Input devices: a usage-driven approach


Here are some information about how I put my work environment together. For a picture of my workspace, see User interface summary.

Foot pedals

It is difficult, if not impossible, to buy appropriate foot keyboards. Foot switches that just float around on the floor are a bad idea. Your feet won't be able to find them—and using them frequently may induce cramps in calf muscles. Foot switches should be mounted on a foot rest. A Y-key dual keyboard adaptor (from allows two keyboards to be used together. Also, I believe that USB keyboards can be used in parallel. In any case, individual foot switches can connected to the soldering points under each key on a second keyboard. It's easiest to work with a keyboard equipped with mechanical switches, since capacitive switches may require the addition of a capacitor for each key. The construction of a keyboard like the one shown probably can be done in a couple of days by somebody with electronic and woodworking skills.

Buttonless mice

Under Windows 2000 and XP, it is easy to make several mice work together.
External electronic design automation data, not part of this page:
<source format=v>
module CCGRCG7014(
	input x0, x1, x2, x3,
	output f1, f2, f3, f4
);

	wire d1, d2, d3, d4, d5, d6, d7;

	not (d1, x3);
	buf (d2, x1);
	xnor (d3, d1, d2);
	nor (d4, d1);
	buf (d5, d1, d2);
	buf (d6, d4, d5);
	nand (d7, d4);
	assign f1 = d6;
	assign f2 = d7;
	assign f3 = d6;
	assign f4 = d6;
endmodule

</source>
Personally, my favorite "ergonomic" mouse is a 10 dollar device from Sakar International (Model #77452, Iconcepts). It is small so that the hand does not have to struggle mounting it, and it is not too rounded. I have disabled the mouse buttons by sliding two thin slices of rubber in the gap between the button and the case. A better alternative is to reshape an optical mouse, by peeling off the upper casing; a better surface for grasping the mouse can then be built out of epoxy or modeling clay. Electrically, an ordinary foot switch or an extra key mounted on the keyboard over a micro switch may be used to short-circuit the two contact points of the micro switch serving a button inside the mouse. Thus, with relatively modest soldering skills, one can connect a mouse button switch via a second mouse (that is used solely for this purpose). Under Windows 2000 and XP, it is possible to press the button of one mouse, while moving the other mouse, to achieve the effect of dragging. This is not possible under some other operating systems, including Windows 98 and Me.
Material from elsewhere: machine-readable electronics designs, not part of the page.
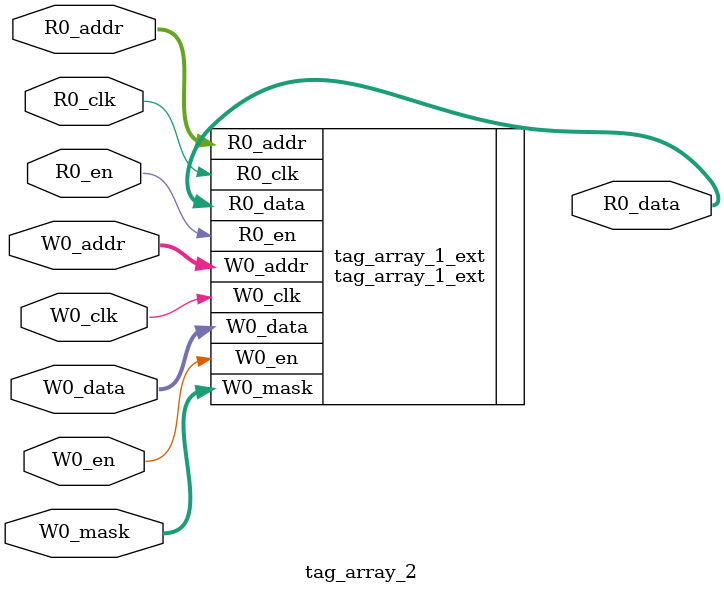
<source format=sv>
`ifndef RANDOMIZE
  `ifdef RANDOMIZE_REG_INIT
    `define RANDOMIZE
  `endif // RANDOMIZE_REG_INIT
`endif // not def RANDOMIZE
`ifndef RANDOMIZE
  `ifdef RANDOMIZE_MEM_INIT
    `define RANDOMIZE
  `endif // RANDOMIZE_MEM_INIT
`endif // not def RANDOMIZE

`ifndef RANDOM
  `define RANDOM $random
`endif // not def RANDOM

// Users can define 'PRINTF_COND' to add an extra gate to prints.
`ifndef PRINTF_COND_
  `ifdef PRINTF_COND
    `define PRINTF_COND_ (`PRINTF_COND)
  `else  // PRINTF_COND
    `define PRINTF_COND_ 1
  `endif // PRINTF_COND
`endif // not def PRINTF_COND_

// Users can define 'ASSERT_VERBOSE_COND' to add an extra gate to assert error printing.
`ifndef ASSERT_VERBOSE_COND_
  `ifdef ASSERT_VERBOSE_COND
    `define ASSERT_VERBOSE_COND_ (`ASSERT_VERBOSE_COND)
  `else  // ASSERT_VERBOSE_COND
    `define ASSERT_VERBOSE_COND_ 1
  `endif // ASSERT_VERBOSE_COND
`endif // not def ASSERT_VERBOSE_COND_

// Users can define 'STOP_COND' to add an extra gate to stop conditions.
`ifndef STOP_COND_
  `ifdef STOP_COND
    `define STOP_COND_ (`STOP_COND)
  `else  // STOP_COND
    `define STOP_COND_ 1
  `endif // STOP_COND
`endif // not def STOP_COND_

// Users can define INIT_RANDOM as general code that gets injected into the
// initializer block for modules with registers.
`ifndef INIT_RANDOM
  `define INIT_RANDOM
`endif // not def INIT_RANDOM

// If using random initialization, you can also define RANDOMIZE_DELAY to
// customize the delay used, otherwise 0.002 is used.
`ifndef RANDOMIZE_DELAY
  `define RANDOMIZE_DELAY 0.002
`endif // not def RANDOMIZE_DELAY

// Define INIT_RANDOM_PROLOG_ for use in our modules below.
`ifndef INIT_RANDOM_PROLOG_
  `ifdef RANDOMIZE
    `ifdef VERILATOR
      `define INIT_RANDOM_PROLOG_ `INIT_RANDOM
    `else  // VERILATOR
      `define INIT_RANDOM_PROLOG_ `INIT_RANDOM #`RANDOMIZE_DELAY begin end
    `endif // VERILATOR
  `else  // RANDOMIZE
    `define INIT_RANDOM_PROLOG_
  `endif // RANDOMIZE
`endif // not def INIT_RANDOM_PROLOG_

module tag_array_2(	// @[HellaCache.scala:325:30]
  input  [5:0]  R0_addr,
  input         R0_en,
                R0_clk,
  input  [5:0]  W0_addr,
  input         W0_en,
                W0_clk,
  input  [99:0] W0_data,
  input  [3:0]  W0_mask,
  output [99:0] R0_data
);

  tag_array_1_ext tag_array_1_ext (	// @[HellaCache.scala:325:30]
    .R0_addr (R0_addr),
    .R0_en   (R0_en),
    .R0_clk  (R0_clk),
    .W0_addr (W0_addr),
    .W0_en   (W0_en),
    .W0_clk  (W0_clk),
    .W0_data (W0_data),
    .W0_mask (W0_mask),
    .R0_data (R0_data)
  );
endmodule


</source>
There might be easier ways to obtain a buttonless mouse—I have not investigated alternatives.

Wireless microphone

I like the design of the wired Emkay D-loop microphone. It is very comfortable to wear, and the microphone stays in place. Unfortunately, I have not been too impressed with the wireless consumer solutions that I've tested. Instead, I use a Shure LX wireless system. The microphones that Shure provides come with elastic bands that wrap around your neck. This a great solution for aerobics instructors—but an unworkable solution for speech recognition: you can't move your head without the microphone moving in front of your mouth. Instead, I have connected an Emkay D-loop microphone to the mini-XLR connector. The details are: connect shield to pin 1 and short-circuit pin 3 and pin 2 (which carries 5 V) and connect the hot wire (red) or pair of hot wires (red and white) to that short (inspiration for this operation is the diagram found at To accomplish this wiring, I had to open the female mini-XLR connector. To my knowledge, there is no mini-XLR to mini phone plug connector on the market.


I used to use an IBM keyboard without numeric keypad to gain space. This excellent keyboard has mechanical switches and widely spaced Shft, Ctrl and Alt keys (IBM part no 1397681). It is not made anymore. My current keyboard is different, but since finally I am able to largely not use it, its design is not important.
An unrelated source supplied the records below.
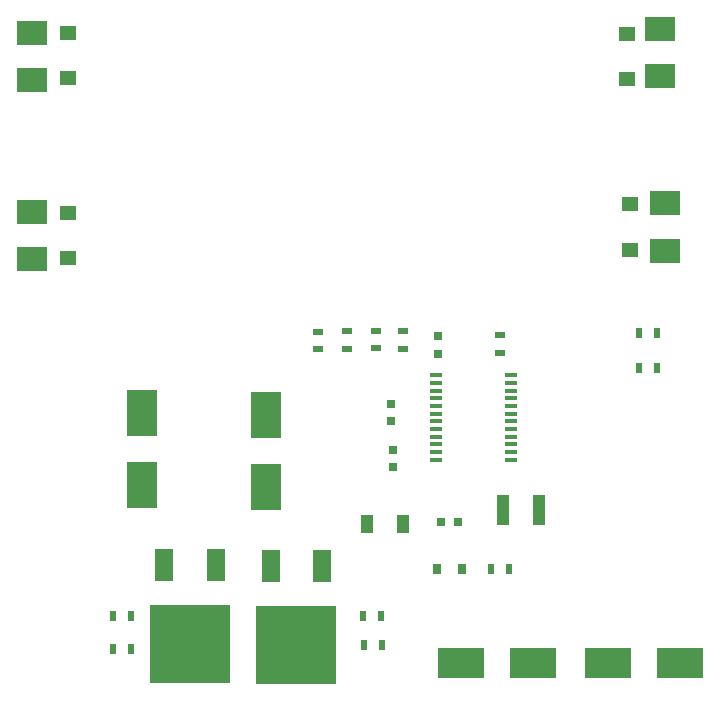
<source format=gbr>
G04 #@! TF.GenerationSoftware,KiCad,Pcbnew,5.0.0-rc2-dev-unknown-648803d~64~ubuntu16.04.1*
G04 #@! TF.CreationDate,2018-04-28T23:38:00-07:00*
G04 #@! TF.ProjectId,HICURRNT_Bridge,4849435552524E545F4272696467652E,rev?*
G04 #@! TF.SameCoordinates,Original*
G04 #@! TF.FileFunction,Paste,Top*
G04 #@! TF.FilePolarity,Positive*
%FSLAX46Y46*%
G04 Gerber Fmt 4.6, Leading zero omitted, Abs format (unit mm)*
G04 Created by KiCad (PCBNEW 5.0.0-rc2-dev-unknown-648803d~64~ubuntu16.04.1) date Sat Apr 28 23:38:00 2018*
%MOMM*%
%LPD*%
G01*
G04 APERTURE LIST*
%ADD10R,1.470000X1.270000*%
%ADD11R,2.500000X2.000000*%
%ADD12R,0.500000X0.900000*%
%ADD13R,2.500000X4.000000*%
%ADD14R,0.750000X0.800000*%
%ADD15R,4.000000X2.500000*%
%ADD16R,0.800000X0.750000*%
%ADD17R,1.000000X2.500000*%
%ADD18R,1.000000X1.600000*%
%ADD19R,0.800000X0.900000*%
%ADD20R,0.900000X0.500000*%
%ADD21R,1.550000X2.780000*%
%ADD22R,6.740000X6.730000*%
%ADD23R,1.100000X0.400000*%
G04 APERTURE END LIST*
D10*
X4615000Y62580000D03*
X4615000Y66450000D03*
D11*
X1600000Y47300000D03*
X1600000Y51300000D03*
X1600000Y62450000D03*
X1600000Y66450000D03*
X54800000Y62800000D03*
X54800000Y66800000D03*
X55200000Y48000000D03*
X55200000Y52000000D03*
D12*
X54500000Y38050000D03*
X53000000Y38050000D03*
D13*
X21400000Y28010000D03*
X21400000Y34110000D03*
D14*
X32200000Y31150000D03*
X32200000Y29650000D03*
X32000000Y35050000D03*
X32000000Y33550000D03*
X36000000Y40750000D03*
X36000000Y39250000D03*
D15*
X56450000Y13050000D03*
X50350000Y13050000D03*
D13*
X10950000Y34250000D03*
X10950000Y28150000D03*
D15*
X37950000Y13050000D03*
X44050000Y13050000D03*
D16*
X36200000Y25050000D03*
X37700000Y25050000D03*
D17*
X41500000Y26050000D03*
X44500000Y26050000D03*
D10*
X4615000Y47340000D03*
X4615000Y51210000D03*
X52200000Y51920000D03*
X52200000Y48050000D03*
X52000000Y62515000D03*
X52000000Y66385000D03*
D18*
X33000000Y24850000D03*
X30000000Y24850000D03*
D19*
X35900000Y21050000D03*
X38000000Y21050000D03*
D12*
X31150000Y17050000D03*
X29650000Y17050000D03*
D20*
X25800000Y41150000D03*
X25800000Y39650000D03*
X28250000Y39675000D03*
X28250000Y41175000D03*
X33000000Y41200000D03*
X33000000Y39700000D03*
X30750000Y41225000D03*
X30750000Y39725000D03*
X41200000Y39350000D03*
X41200000Y40850000D03*
D12*
X31200000Y14650000D03*
X29700000Y14650000D03*
X8500000Y17050000D03*
X10000000Y17050000D03*
X10000000Y14250000D03*
X8500000Y14250000D03*
X40500000Y21050000D03*
X42000000Y21050000D03*
X53000000Y41050000D03*
X54500000Y41050000D03*
D21*
X21820000Y21285000D03*
D22*
X24000000Y14650000D03*
D21*
X26180000Y21285000D03*
X17180000Y21350000D03*
D22*
X15000000Y14715000D03*
D21*
X12820000Y21350000D03*
D23*
X42150000Y37443750D03*
X42150000Y36793750D03*
X42150000Y36143750D03*
X42150000Y35493750D03*
X42150000Y34843750D03*
X42150000Y34193750D03*
X42150000Y33543750D03*
X42150000Y32893750D03*
X42150000Y32243750D03*
X42150000Y31593750D03*
X42150000Y30943750D03*
X42150000Y30293750D03*
X35850000Y30293750D03*
X35850000Y30943750D03*
X35850000Y31593750D03*
X35850000Y32243750D03*
X35850000Y32893750D03*
X35850000Y33543750D03*
X35850000Y34193750D03*
X35850000Y34843750D03*
X35850000Y35493750D03*
X35850000Y36143750D03*
X35850000Y36793750D03*
X35850000Y37443750D03*
M02*

</source>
In my experience, Pentium III processors under 1 GHz are inadequate for speech recognition based on the NaturallySpeaking dictation system, now produced by Scansoft. It seems like some of some kind of “thrashing” (a technical term of computer architecture) frequently occurs when a response to even a short utterance takes several seconds (perhaps, the L2 cache of the CPU is too small.) The last six months I have been using a AMD-based processor (Athlon 1.4 GHz) with extremely nice results: response time for short utterances is very quick and the system altogether has been very stable, even when slightly over-clocked (something that is unnecessary). I have no experience using Pentium IV systems.